→ Problem description
Give back each entry word for word, but drop the images.

(Structured pose outputs)
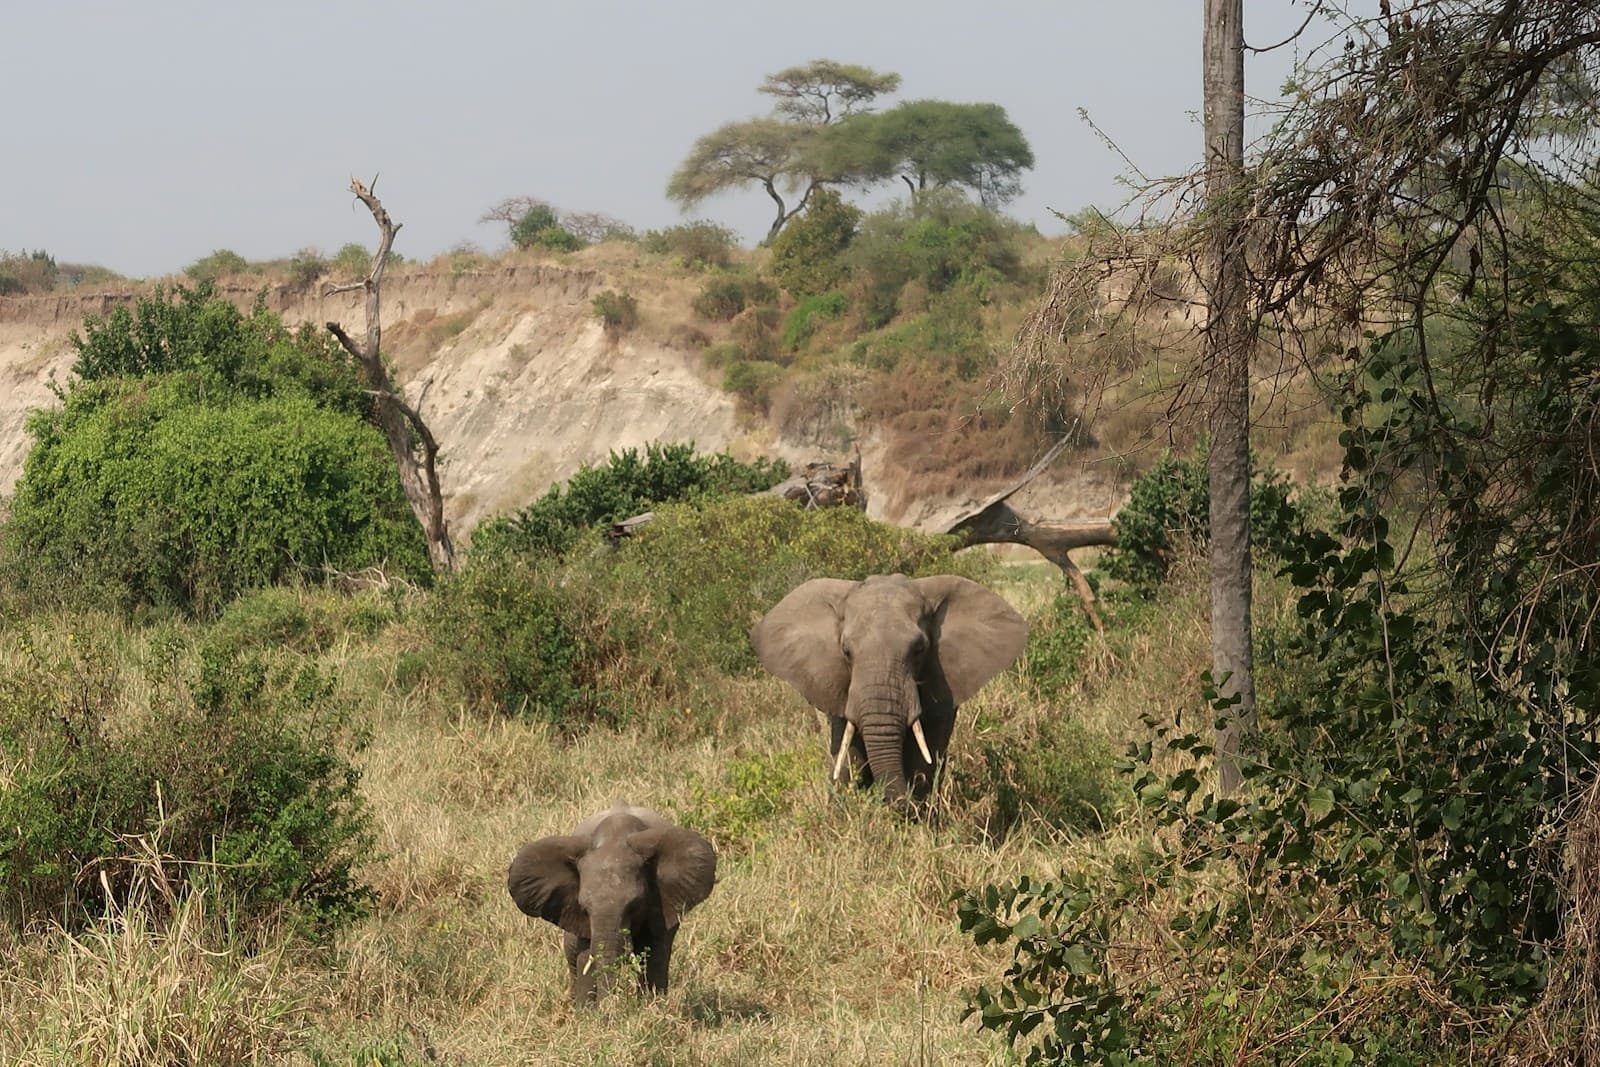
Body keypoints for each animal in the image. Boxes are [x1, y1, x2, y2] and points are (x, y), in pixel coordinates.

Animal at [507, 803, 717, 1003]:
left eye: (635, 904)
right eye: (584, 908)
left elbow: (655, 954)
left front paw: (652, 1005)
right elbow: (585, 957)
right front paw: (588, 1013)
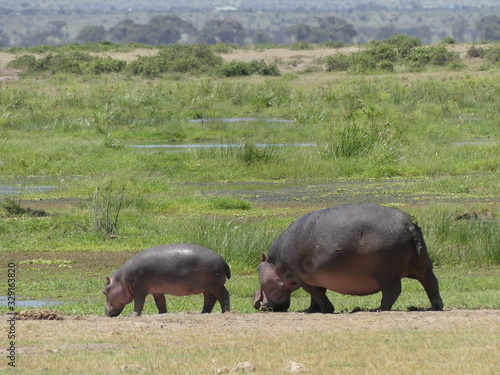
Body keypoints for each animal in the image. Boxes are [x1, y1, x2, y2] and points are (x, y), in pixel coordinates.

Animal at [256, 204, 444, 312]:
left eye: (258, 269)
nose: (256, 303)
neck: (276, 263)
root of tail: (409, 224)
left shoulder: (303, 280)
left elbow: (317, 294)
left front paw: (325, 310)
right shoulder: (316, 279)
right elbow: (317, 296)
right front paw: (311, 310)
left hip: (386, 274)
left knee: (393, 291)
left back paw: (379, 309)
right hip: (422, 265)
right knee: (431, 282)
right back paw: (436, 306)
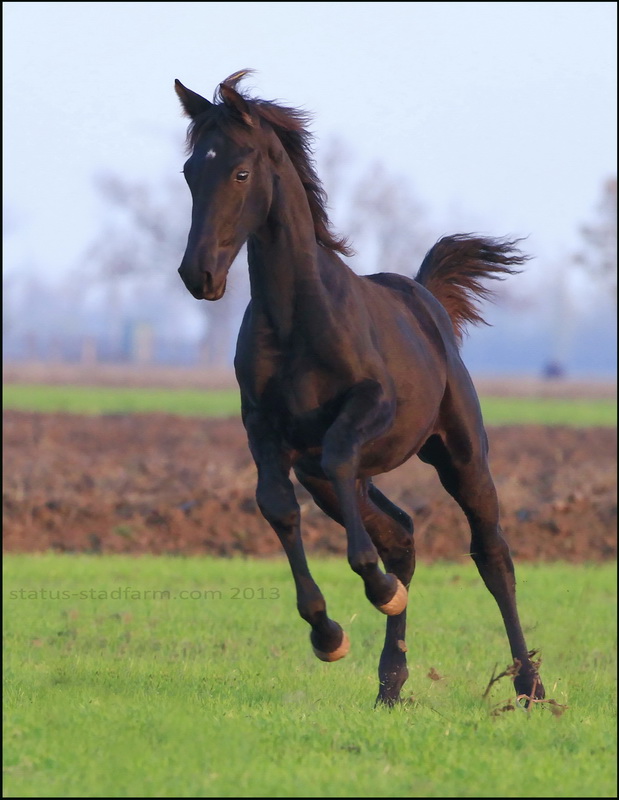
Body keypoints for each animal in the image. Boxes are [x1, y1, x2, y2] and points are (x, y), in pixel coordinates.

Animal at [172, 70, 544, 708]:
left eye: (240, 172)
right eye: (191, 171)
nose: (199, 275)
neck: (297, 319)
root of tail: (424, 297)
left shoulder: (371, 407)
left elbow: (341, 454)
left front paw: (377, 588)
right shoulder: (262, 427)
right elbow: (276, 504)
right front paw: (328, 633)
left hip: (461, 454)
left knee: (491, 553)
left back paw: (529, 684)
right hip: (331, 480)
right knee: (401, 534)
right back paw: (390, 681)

→ Answer to this task
Body keypoints for each animal in the image. Boxes are [x1, y1, x2, y2] and points are (x, y), in pixel coordinates.

Animal at [507, 803, 717, 1003]:
left eye: (635, 904)
right eye: (584, 908)
left elbow: (655, 954)
left front paw: (652, 1005)
right elbow: (585, 957)
right front paw: (588, 1013)
Body keypoints for each animal in the image. Boxes are [x1, y1, x2, y2] and points are (x, y), in pixel coordinates.

Animal at [256, 204, 444, 312]:
left eye: (258, 269)
nose: (256, 303)
neck: (276, 263)
root of tail: (409, 224)
left shoulder: (303, 280)
left elbow: (317, 294)
left front paw: (325, 310)
right shoulder: (316, 279)
right elbow: (317, 296)
right front paw: (311, 310)
left hip: (386, 274)
left knee: (393, 291)
left back paw: (379, 309)
right hip: (422, 265)
right knee: (431, 282)
right back paw: (436, 306)
Body keypoints for each animal in the image. Boxes are [x1, y1, x2, y2] and points are (x, y), in pixel coordinates.

Animal at [172, 70, 544, 708]:
left eye: (240, 172)
right eye: (191, 171)
nose: (199, 275)
neck: (297, 319)
root of tail: (424, 297)
left shoulder: (371, 407)
left elbow: (341, 454)
left front paw: (377, 588)
right shoulder: (262, 427)
right elbow: (276, 504)
right front paw: (328, 633)
left hip: (461, 454)
left knee: (491, 553)
left back paw: (529, 684)
right hip: (331, 480)
right knee: (401, 534)
right back paw: (390, 681)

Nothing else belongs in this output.